In December 2010, EFTAG released a white paper on peak and ecological flows in an effort to provide guidance and possibly a framework for ensuing regulations. The white paper (1) defines peak and ecological flows, (2) describes common methods for determining these flows, and (3) provides recommendations for how these methods might be applicable in Oregon.

In its white paper, EFTAG describes peak and ecological flows. The concept behind peak and ecological flows is to have the high and low instream flows required to maintain habitat and perform ecosystem functions (e.g., mitigating water quality impairment). The paper describes “ecological flows” as “instream flows needed to sustain ecosystem functions that native fish and wildlife species require to survive and flourish.” EFTAG suggests that “peak flows” may refer to an Oregon Department of Fish and Wildlife guidance.  That guidance discusses methods for determining peak or elevated streamflows to meet fish and wildlife needs.

The EFTAG white paper describes in detail types of flows that serve various ecological functions.  It then describes the methods used to measure these flows, recognizing that different stream types may require different methods (e.g., a stream with floodplain will require a different type of flow to maintain habitat than a confined stream). The white paper does not discuss in any detail how flows or storage seasons vary by region or stream type nor how the methods should be adjusted to address these distinctions. 

EFTAG concluded that, in the interest of efficiency, the project scale should help determine the level of analysis of peak and ecological flows. The paper suggests a three-tiered approach, with increasing levels of scrutiny for higher impact projects and/or for projects on stream systems with greater sensitivity or value (e.g., those with endangered fish species). Tier 3 analyses would require significantly greater effort and cost than Tiers 1 or 2.

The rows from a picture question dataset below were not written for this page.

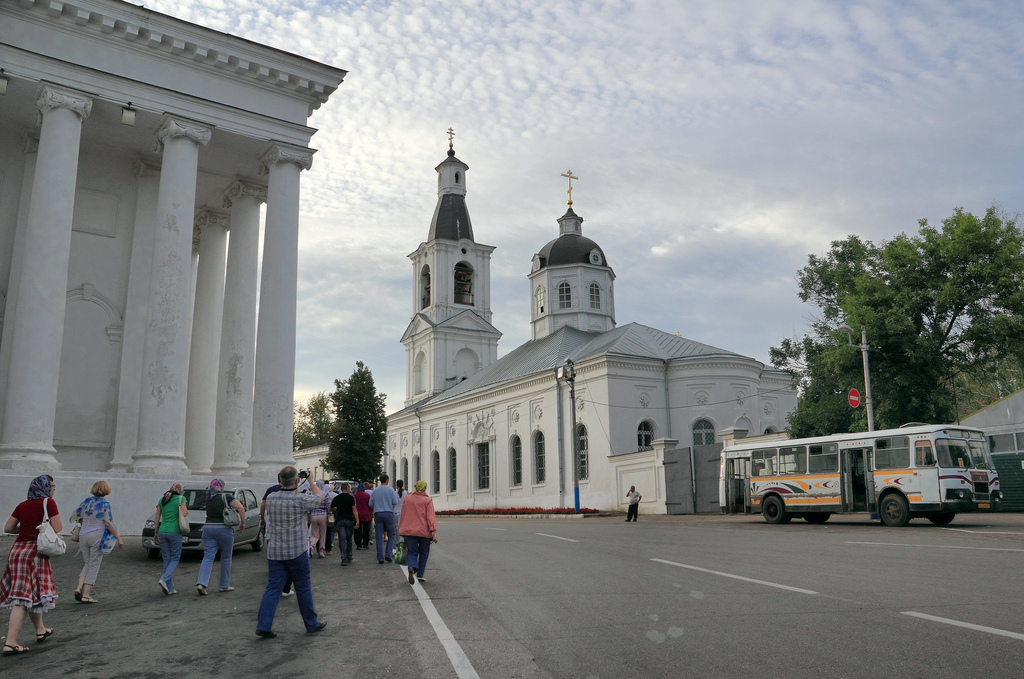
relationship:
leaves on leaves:
[793, 351, 841, 425] [769, 206, 1024, 439]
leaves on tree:
[872, 322, 912, 403] [786, 199, 1013, 433]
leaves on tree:
[816, 240, 883, 325] [786, 199, 1013, 433]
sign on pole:
[842, 381, 868, 407] [849, 329, 882, 436]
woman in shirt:
[149, 474, 189, 600] [149, 493, 189, 530]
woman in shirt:
[67, 474, 126, 600] [79, 497, 105, 534]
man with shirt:
[324, 471, 372, 571] [335, 493, 357, 533]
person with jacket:
[391, 471, 439, 567] [399, 491, 438, 539]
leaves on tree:
[777, 210, 1020, 416] [775, 197, 1015, 450]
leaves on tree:
[769, 206, 1024, 439] [775, 214, 1020, 416]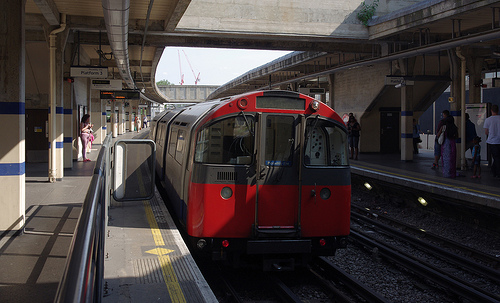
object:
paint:
[141, 245, 176, 258]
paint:
[153, 188, 222, 302]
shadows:
[1, 199, 83, 299]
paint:
[185, 89, 353, 239]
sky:
[153, 46, 298, 85]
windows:
[193, 112, 261, 169]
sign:
[68, 63, 111, 79]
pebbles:
[321, 244, 461, 303]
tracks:
[349, 229, 499, 303]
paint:
[0, 101, 28, 115]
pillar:
[0, 0, 30, 232]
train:
[148, 87, 352, 263]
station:
[0, 0, 195, 303]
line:
[141, 198, 171, 249]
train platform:
[0, 34, 500, 300]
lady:
[78, 112, 97, 163]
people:
[433, 110, 460, 179]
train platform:
[344, 143, 500, 210]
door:
[256, 111, 302, 232]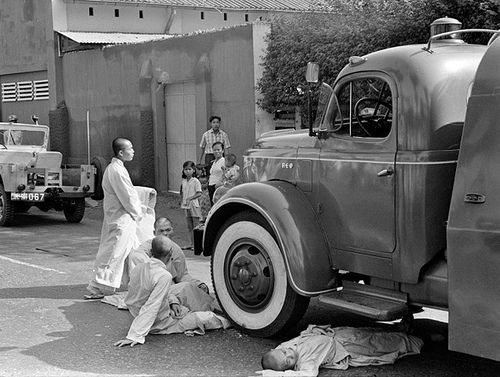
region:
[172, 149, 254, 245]
Children looking on at scene.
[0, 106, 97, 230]
Jeep type vehicle in background.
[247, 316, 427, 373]
Man laying under the truck.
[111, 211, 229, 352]
Men in white sitting on the ground.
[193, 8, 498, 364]
Large older truck parked.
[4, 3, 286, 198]
Large building in the background.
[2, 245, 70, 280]
White lines on the ground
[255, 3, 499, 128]
Trees in the background.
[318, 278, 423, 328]
Running board on the truck.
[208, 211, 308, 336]
White walled tires on the truck.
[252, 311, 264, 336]
tire is black and white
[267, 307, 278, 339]
tire is black and white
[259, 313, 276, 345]
tire is black and white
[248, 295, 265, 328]
tire is black and white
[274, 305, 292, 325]
tire is black and white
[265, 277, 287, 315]
tire is black and white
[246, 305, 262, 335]
tire is black and white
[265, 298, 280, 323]
tire is black and white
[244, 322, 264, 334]
tire is black and white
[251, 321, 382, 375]
A man laying under the truck.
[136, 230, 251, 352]
People sitting by the truck.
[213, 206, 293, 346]
The tire has thick white walls.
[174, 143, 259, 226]
Children standing in the street and looking.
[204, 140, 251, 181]
A woman holding a baby.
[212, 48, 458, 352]
A truck parked on the street.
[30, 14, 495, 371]
The photo is taken in black and white.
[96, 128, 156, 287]
The person is wearing a white robe.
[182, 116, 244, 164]
The man is wearing a pleated shirt.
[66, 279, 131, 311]
The person is wearing flip flops.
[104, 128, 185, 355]
Asian monks look at car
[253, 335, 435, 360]
Monk lying on ground underneath car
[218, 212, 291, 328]
Front left wheel of automobile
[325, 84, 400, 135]
Left window of car is opened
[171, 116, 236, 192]
Family in background looks on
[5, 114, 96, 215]
Another vehicle in background of photo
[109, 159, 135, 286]
Monk is wearing white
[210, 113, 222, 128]
Man in background has black hair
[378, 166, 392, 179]
Small silver handle of door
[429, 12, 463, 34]
Small circular area on top of car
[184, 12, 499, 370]
an old truck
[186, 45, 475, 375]
a man is laying under the truck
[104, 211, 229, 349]
two men are sitting on the ground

The EFTAG white paper suggests criteria for consideration in determining a project’s tier and notes that “[m]any of these choices would be based on societal concerns and balancing of issues.” Among the criteria that might be considered are the size of the project relative to the watershed, the degree of impact of other storage projects upstream and downstream, and a “rigorous ecological evaluation of the stream system’s overall ecological value in terms of listed species and other criteria.” The white paper provides little guidance in the way of how these factors will be weighed or what the target species may be. EFTAG suggests those determinations would be made based on a mixture of policy and science. 

EFTAG’s guidance leaves open many questions. The Department will undoubtedly need to further evaluate how peak and ecological flows should be analyzed and protected before it implements regulations. Questions that will need to be addressed include, among others, how criteria for evaluating flows will vary from region to region, what specific criteria will be evaluated to determine the tier a project falls within, and how cumulative impacts from other projects will be considered. While these issues may become less murky in time, the question remains whether applicants for new water supply projects will invest the time and money to perform these flow analyses or choose to forego state funding to avoid the regulatory burden.    

A final issue is whether peak and ecological flow projections will be extended beyond the limited reach of HB 3369, to projects other than state-funded storage projects. The white paper is focused on providing this analysis in relation to new water storage projects seeking state funding. That said, with water scarcity increasing and the on-going concern for protection of waterways and endangered salmonids, there is no telling what will evolve.